• [What is required]:
Return every line of text in the data below word for word, and leave the pictures out of your answer.

• [Records for the exercise]:
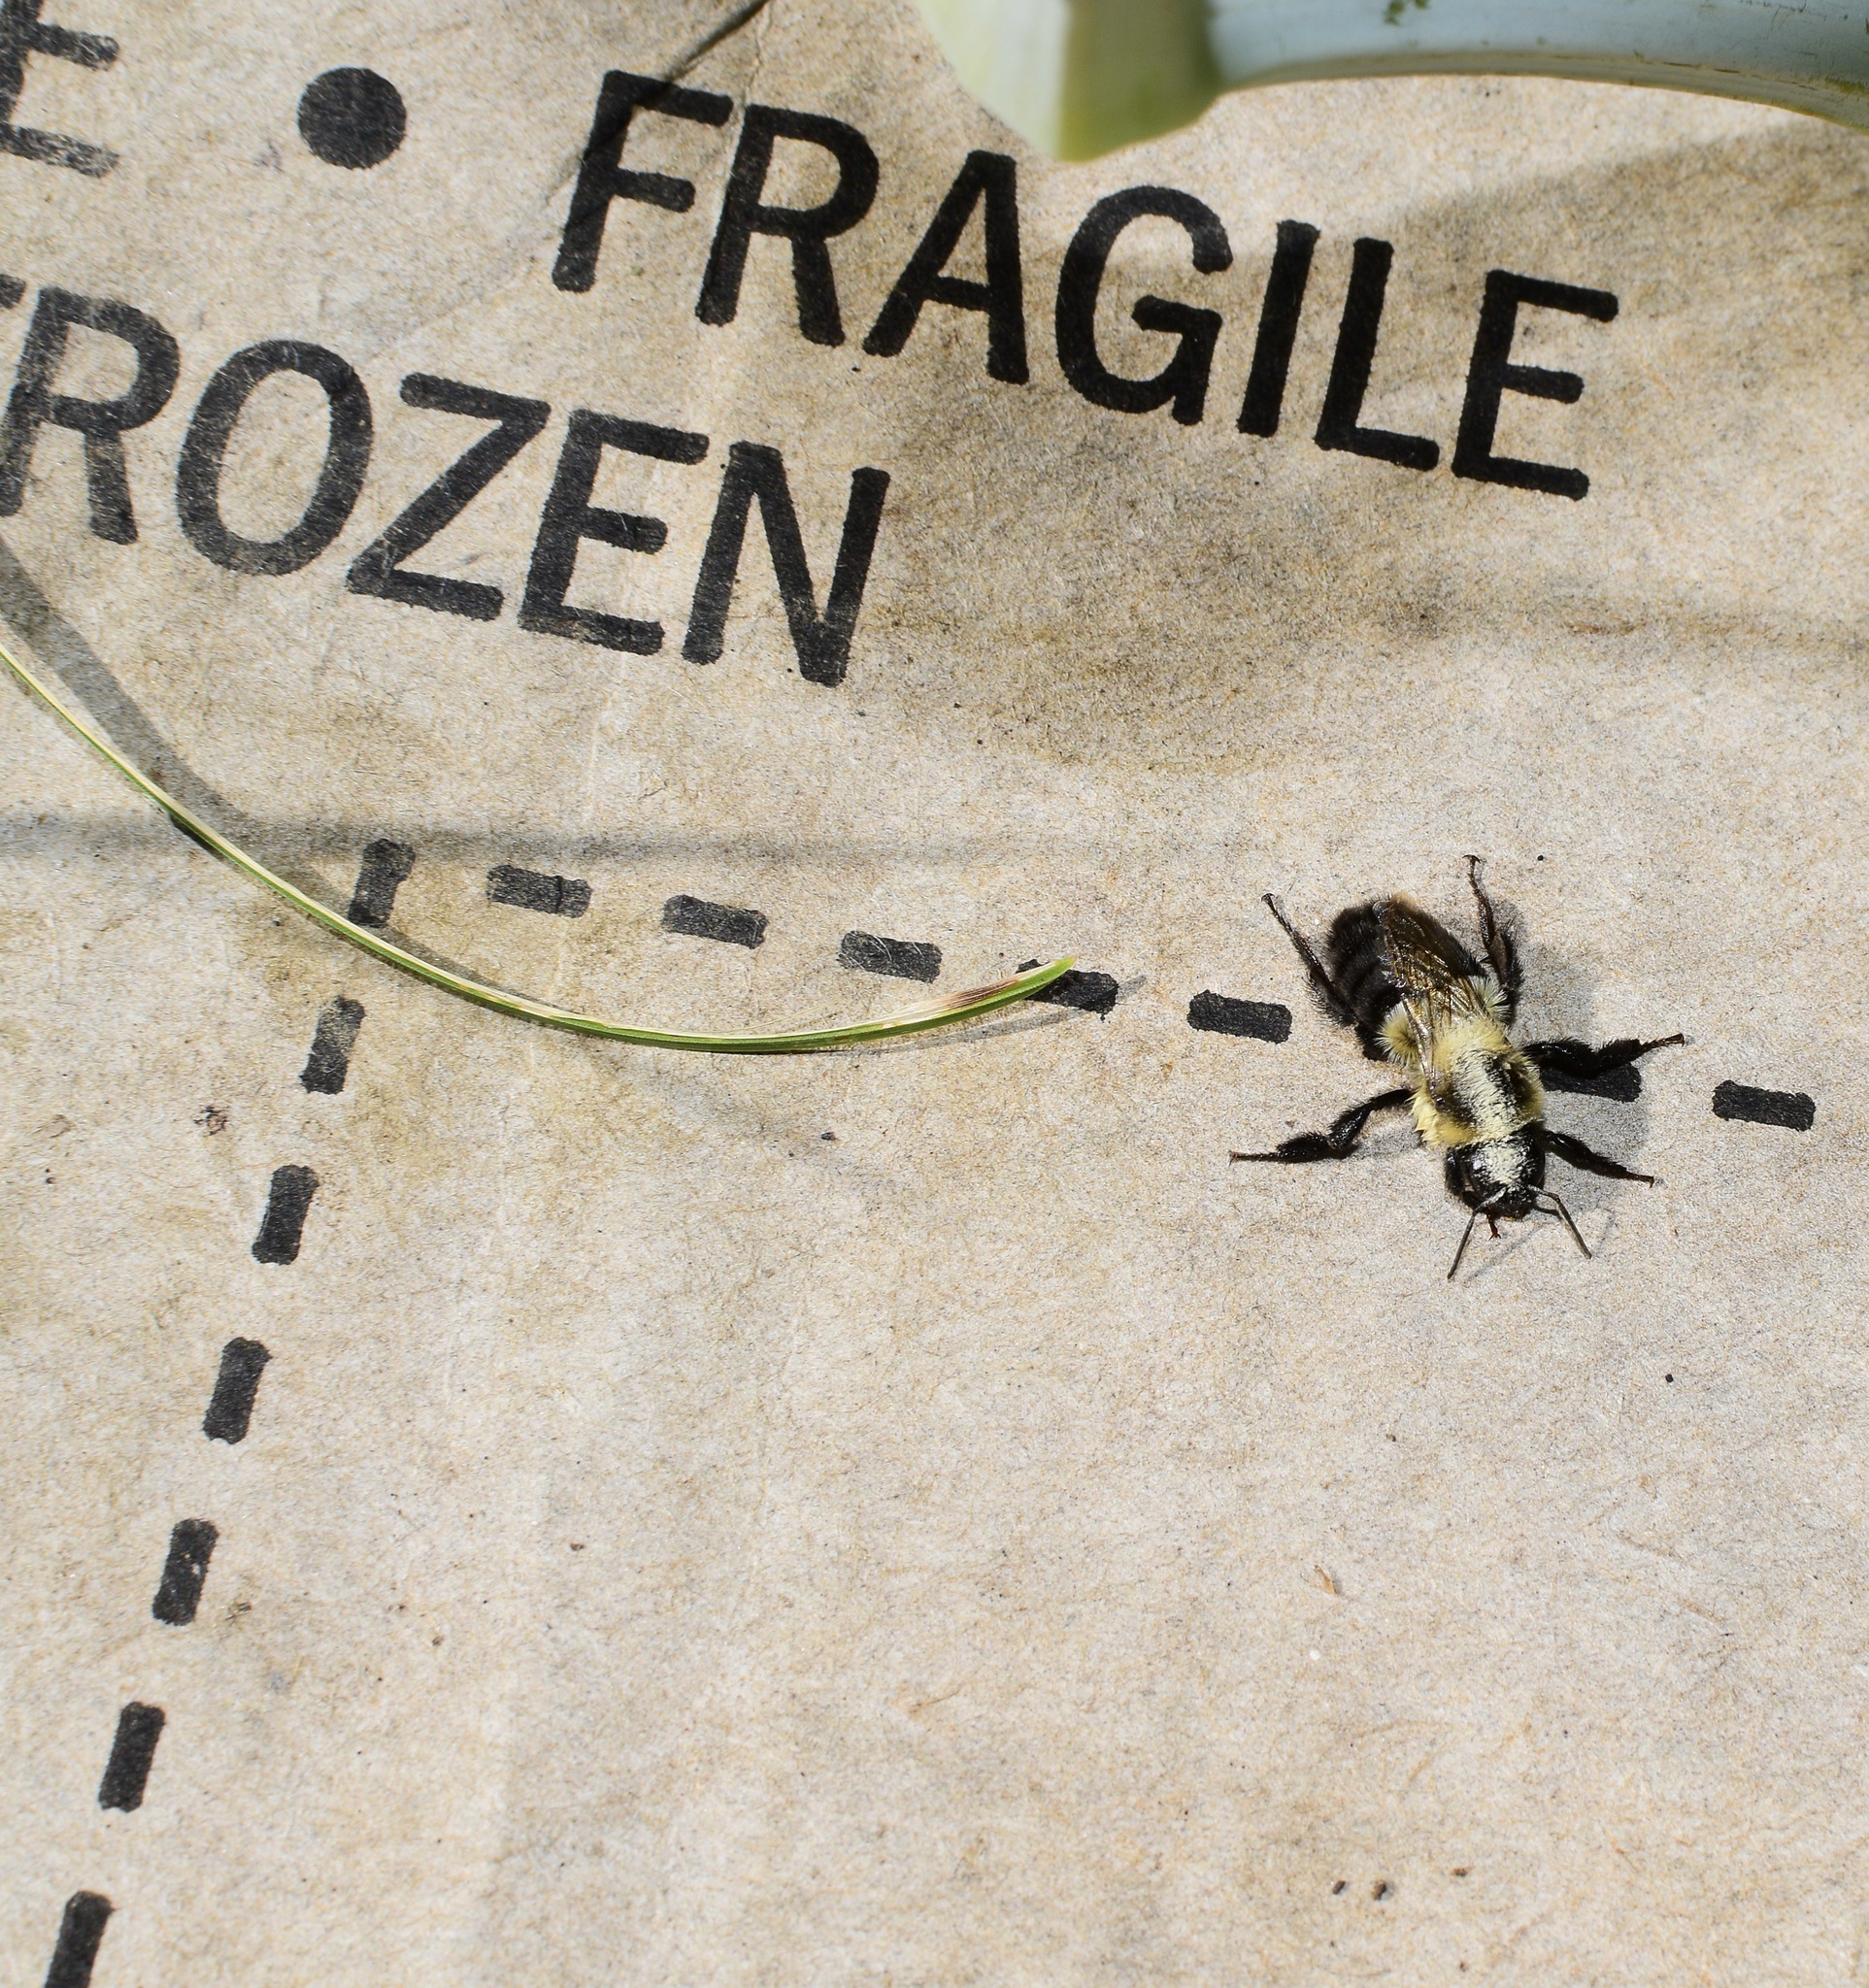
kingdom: Animalia
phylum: Arthropoda
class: Insecta
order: Hymenoptera
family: Apidae
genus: Bombus
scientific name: Bombus impatiens
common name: Common eastern bumble bee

• [Exercise solution]:
kingdom: Animalia
phylum: Arthropoda
class: Insecta
order: Hymenoptera
family: Apidae
genus: Bombus
scientific name: Bombus impatiens
common name: Common eastern bumble bee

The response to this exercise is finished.